• _Records drawn from a dataset_
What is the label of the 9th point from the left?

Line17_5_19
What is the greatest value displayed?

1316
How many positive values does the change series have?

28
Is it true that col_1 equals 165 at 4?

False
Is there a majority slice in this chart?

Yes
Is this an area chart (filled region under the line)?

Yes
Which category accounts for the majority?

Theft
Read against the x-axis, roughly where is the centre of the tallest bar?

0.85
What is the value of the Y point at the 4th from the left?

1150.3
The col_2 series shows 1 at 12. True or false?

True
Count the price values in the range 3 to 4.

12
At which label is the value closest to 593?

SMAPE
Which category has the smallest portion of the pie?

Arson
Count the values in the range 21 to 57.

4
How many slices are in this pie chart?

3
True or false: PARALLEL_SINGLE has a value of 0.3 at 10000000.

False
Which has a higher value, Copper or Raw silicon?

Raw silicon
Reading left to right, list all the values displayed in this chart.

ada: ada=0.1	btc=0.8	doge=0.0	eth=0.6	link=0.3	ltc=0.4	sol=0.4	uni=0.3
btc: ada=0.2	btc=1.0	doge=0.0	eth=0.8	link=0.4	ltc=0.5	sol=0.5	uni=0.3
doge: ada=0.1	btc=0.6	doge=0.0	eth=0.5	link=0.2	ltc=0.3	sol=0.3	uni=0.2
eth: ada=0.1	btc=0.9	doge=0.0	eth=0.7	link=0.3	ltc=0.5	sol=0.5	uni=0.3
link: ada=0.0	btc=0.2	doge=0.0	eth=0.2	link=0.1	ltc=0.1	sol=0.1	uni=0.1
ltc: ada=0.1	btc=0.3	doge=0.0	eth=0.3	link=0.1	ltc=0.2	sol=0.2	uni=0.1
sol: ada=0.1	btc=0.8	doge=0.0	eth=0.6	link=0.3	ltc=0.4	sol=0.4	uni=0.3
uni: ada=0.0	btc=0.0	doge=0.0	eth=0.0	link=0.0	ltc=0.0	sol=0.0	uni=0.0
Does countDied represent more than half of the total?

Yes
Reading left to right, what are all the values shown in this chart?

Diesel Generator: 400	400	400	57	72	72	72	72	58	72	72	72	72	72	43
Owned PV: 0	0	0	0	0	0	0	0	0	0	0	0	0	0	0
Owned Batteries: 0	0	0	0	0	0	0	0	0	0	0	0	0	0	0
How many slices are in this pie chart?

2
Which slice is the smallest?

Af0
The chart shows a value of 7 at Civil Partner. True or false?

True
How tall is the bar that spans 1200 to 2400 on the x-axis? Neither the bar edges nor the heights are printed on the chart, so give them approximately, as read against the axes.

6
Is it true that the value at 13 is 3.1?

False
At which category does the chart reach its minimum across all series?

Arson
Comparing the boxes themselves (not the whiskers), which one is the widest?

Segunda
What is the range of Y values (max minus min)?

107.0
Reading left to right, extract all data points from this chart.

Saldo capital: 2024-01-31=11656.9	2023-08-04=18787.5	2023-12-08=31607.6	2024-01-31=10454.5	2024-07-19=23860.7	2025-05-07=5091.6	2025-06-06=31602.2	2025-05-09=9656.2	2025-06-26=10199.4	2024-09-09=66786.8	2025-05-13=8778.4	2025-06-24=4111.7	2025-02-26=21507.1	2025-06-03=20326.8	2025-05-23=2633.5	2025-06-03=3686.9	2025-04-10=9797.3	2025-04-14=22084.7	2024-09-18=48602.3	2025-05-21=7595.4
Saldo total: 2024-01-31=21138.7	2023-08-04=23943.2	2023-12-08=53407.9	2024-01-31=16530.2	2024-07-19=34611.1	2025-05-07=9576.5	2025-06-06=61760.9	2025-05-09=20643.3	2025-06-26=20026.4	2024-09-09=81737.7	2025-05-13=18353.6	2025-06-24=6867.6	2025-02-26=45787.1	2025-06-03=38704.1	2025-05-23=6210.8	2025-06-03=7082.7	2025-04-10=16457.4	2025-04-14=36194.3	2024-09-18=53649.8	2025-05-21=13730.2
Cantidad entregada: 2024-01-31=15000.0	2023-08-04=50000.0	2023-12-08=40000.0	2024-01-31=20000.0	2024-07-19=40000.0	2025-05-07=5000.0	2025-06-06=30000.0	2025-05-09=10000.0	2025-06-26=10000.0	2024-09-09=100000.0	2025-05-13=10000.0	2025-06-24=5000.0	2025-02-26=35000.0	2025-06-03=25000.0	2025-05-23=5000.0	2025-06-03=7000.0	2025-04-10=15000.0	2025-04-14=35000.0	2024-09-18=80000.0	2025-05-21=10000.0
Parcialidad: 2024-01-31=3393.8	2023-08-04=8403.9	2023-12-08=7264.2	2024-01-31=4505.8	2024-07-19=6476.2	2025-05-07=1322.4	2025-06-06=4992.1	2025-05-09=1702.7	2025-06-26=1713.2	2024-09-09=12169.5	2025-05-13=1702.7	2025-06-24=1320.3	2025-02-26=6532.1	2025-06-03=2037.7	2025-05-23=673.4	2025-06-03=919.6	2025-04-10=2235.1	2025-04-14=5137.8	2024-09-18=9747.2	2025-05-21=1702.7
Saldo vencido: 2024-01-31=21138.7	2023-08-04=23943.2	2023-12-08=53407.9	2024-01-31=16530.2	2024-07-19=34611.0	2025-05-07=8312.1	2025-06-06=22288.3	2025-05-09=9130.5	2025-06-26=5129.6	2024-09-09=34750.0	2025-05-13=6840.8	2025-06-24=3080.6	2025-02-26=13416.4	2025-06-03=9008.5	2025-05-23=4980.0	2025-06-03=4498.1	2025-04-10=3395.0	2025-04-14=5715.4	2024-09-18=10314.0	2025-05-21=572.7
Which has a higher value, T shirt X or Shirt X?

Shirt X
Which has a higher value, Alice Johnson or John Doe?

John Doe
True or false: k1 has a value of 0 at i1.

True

• _Goal of the exercise_
Find each line in the records above that contains the word "category", and copy those lines.

• _Answer box_
Which category accounts for the majority?
Which category has the smallest portion of the pie?
At which category does the chart reach its minimum across all series?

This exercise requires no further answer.